[[ GIVEN DATA, beginning ]]

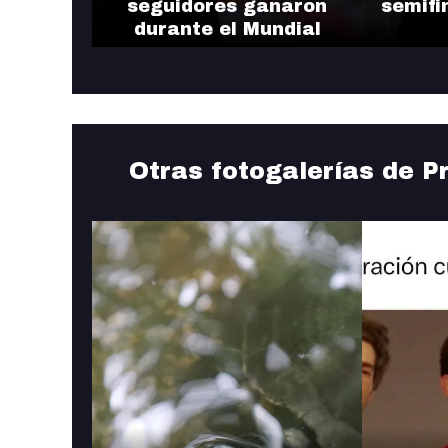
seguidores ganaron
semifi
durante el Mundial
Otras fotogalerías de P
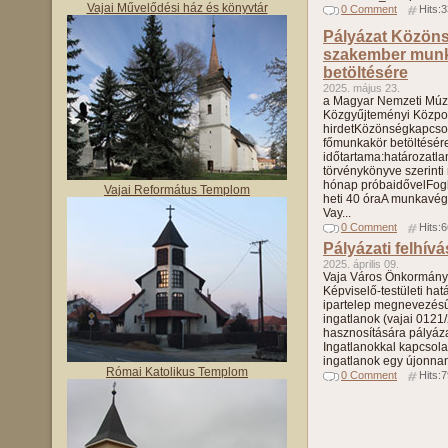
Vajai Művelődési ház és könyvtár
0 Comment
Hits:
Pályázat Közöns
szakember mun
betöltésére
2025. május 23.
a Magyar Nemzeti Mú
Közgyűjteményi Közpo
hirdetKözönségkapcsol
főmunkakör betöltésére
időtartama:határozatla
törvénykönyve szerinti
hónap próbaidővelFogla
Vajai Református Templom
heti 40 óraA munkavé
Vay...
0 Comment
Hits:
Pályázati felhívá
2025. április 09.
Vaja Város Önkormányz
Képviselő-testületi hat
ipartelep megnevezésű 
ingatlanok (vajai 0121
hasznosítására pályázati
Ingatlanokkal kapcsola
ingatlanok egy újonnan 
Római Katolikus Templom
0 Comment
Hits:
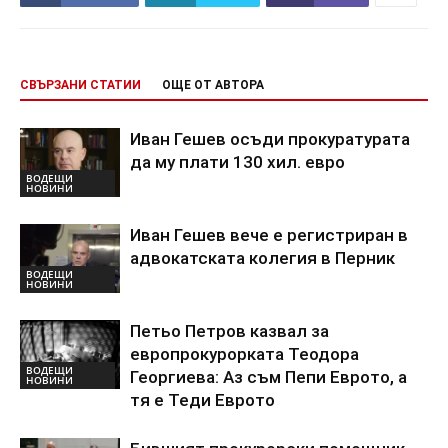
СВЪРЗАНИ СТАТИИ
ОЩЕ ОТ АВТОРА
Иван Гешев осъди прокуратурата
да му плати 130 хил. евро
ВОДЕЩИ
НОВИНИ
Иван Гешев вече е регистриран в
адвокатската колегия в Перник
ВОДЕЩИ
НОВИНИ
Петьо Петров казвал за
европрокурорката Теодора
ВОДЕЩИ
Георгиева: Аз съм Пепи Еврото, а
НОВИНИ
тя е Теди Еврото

[[ GIVEN DATA, end ]]
[[ GIVEN DATA, beginning ]]

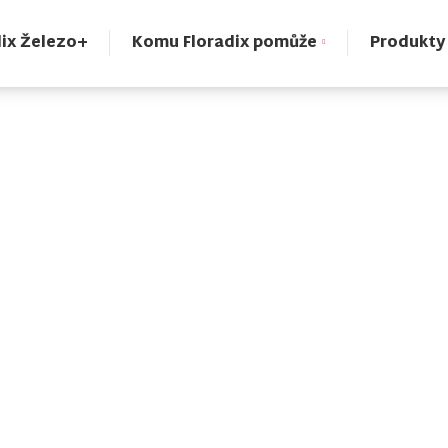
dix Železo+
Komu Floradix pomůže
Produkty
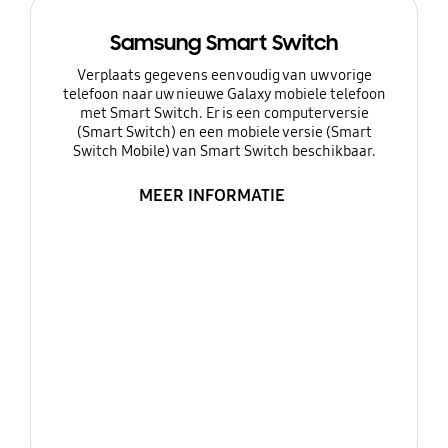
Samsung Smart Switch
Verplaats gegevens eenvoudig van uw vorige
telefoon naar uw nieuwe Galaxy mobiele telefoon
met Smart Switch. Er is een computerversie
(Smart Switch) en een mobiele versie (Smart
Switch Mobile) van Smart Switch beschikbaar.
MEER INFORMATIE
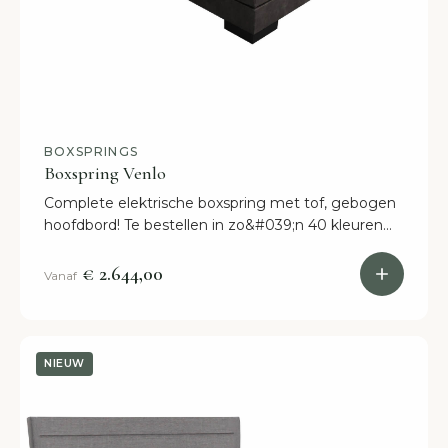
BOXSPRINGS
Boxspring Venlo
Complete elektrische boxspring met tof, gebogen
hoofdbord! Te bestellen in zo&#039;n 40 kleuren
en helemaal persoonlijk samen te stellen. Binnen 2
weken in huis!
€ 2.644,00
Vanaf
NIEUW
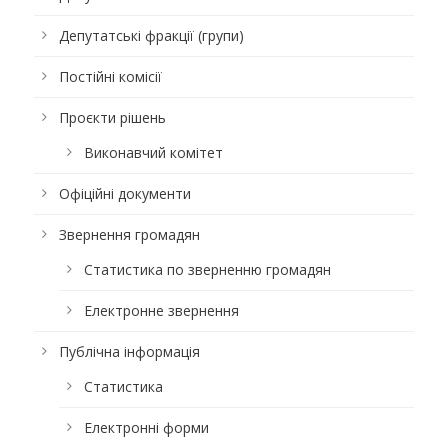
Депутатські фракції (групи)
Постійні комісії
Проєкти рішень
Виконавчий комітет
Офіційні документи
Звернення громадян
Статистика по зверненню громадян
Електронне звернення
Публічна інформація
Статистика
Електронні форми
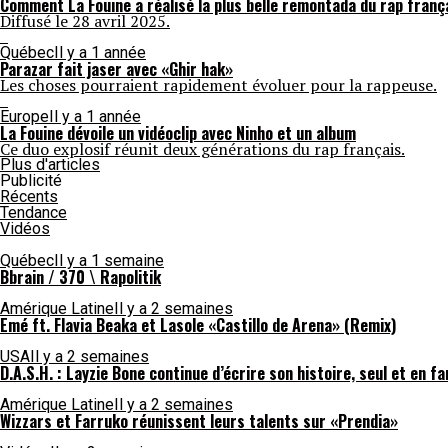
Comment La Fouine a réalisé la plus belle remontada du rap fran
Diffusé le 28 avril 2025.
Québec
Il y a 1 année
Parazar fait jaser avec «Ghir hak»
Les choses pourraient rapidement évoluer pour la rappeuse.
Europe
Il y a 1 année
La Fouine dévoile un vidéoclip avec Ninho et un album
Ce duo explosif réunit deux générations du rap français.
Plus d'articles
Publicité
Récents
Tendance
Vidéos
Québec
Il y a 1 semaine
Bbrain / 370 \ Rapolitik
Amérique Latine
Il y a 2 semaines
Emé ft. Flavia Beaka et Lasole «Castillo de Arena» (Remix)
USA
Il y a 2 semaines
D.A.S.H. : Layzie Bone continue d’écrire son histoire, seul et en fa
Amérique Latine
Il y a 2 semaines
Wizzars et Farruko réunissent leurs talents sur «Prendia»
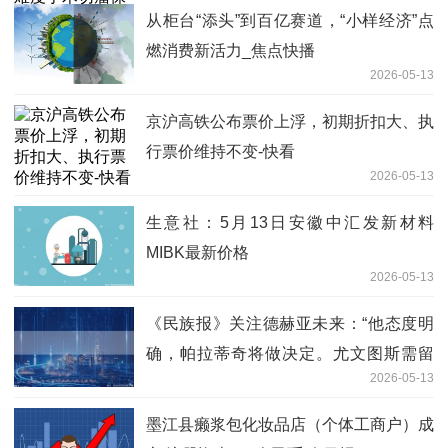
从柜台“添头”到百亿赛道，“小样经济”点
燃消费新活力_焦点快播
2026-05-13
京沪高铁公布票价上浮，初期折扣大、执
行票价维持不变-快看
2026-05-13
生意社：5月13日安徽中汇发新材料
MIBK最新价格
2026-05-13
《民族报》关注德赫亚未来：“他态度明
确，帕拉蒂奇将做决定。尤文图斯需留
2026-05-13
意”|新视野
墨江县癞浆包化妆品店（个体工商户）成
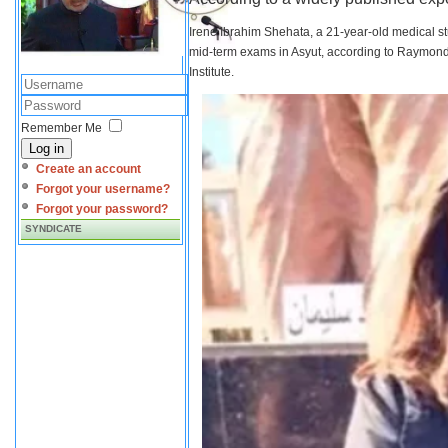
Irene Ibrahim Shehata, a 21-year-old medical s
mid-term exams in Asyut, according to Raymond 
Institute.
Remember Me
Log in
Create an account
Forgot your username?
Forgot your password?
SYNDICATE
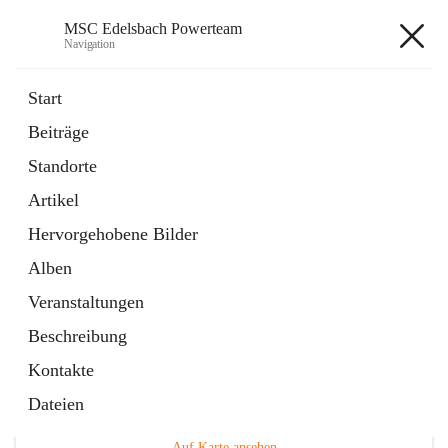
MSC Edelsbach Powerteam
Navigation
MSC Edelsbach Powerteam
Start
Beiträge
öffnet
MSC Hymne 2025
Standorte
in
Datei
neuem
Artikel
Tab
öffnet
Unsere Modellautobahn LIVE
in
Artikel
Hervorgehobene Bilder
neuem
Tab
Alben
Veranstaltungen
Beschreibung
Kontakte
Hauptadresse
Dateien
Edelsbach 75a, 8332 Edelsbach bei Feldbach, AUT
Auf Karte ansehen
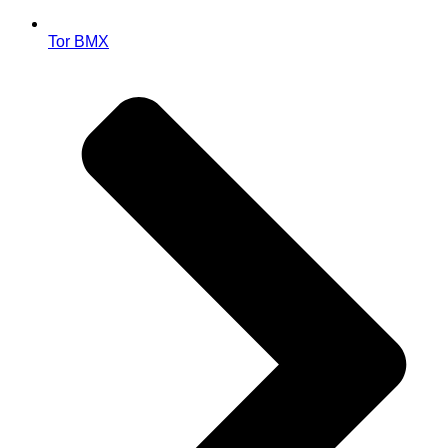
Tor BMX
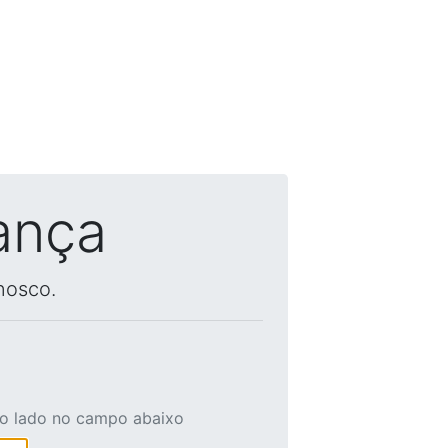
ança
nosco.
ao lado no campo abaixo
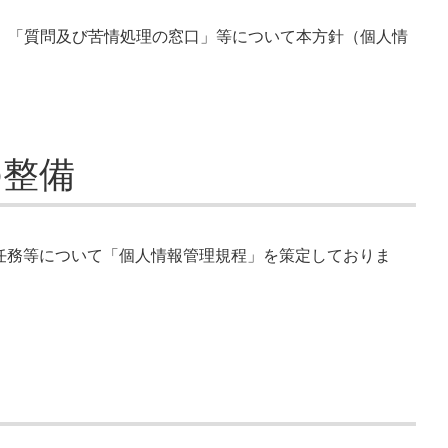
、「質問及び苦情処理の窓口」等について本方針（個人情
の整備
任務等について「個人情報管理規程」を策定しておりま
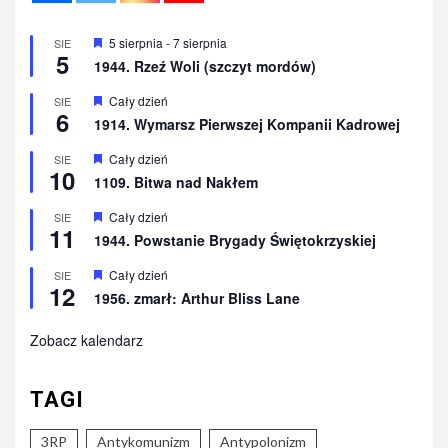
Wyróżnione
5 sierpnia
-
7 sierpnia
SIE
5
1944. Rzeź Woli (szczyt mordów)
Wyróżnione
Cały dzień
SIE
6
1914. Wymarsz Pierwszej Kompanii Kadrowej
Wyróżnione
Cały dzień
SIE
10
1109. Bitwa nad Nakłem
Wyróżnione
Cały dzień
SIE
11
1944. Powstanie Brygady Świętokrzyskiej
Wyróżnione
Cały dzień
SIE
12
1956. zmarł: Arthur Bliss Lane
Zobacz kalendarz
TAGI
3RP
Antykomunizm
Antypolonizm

[[ GIVEN DATA, end ]]

**JOB ITEM**
Present the lines beginning with the one that contains "seguidores ganaron" and continuing through the one that contains "Otras fotogalerías de P" as a Markdown table with the columns Row and Line, leaving out any blank lines.

**YOUR SOLUTION**
| Row | Line |
|---|---|
| 1 | seguidores ganaron |
| 2 | semifi |
| 3 | durante el Mundial |
| 4 | Otras fotogalerías de P |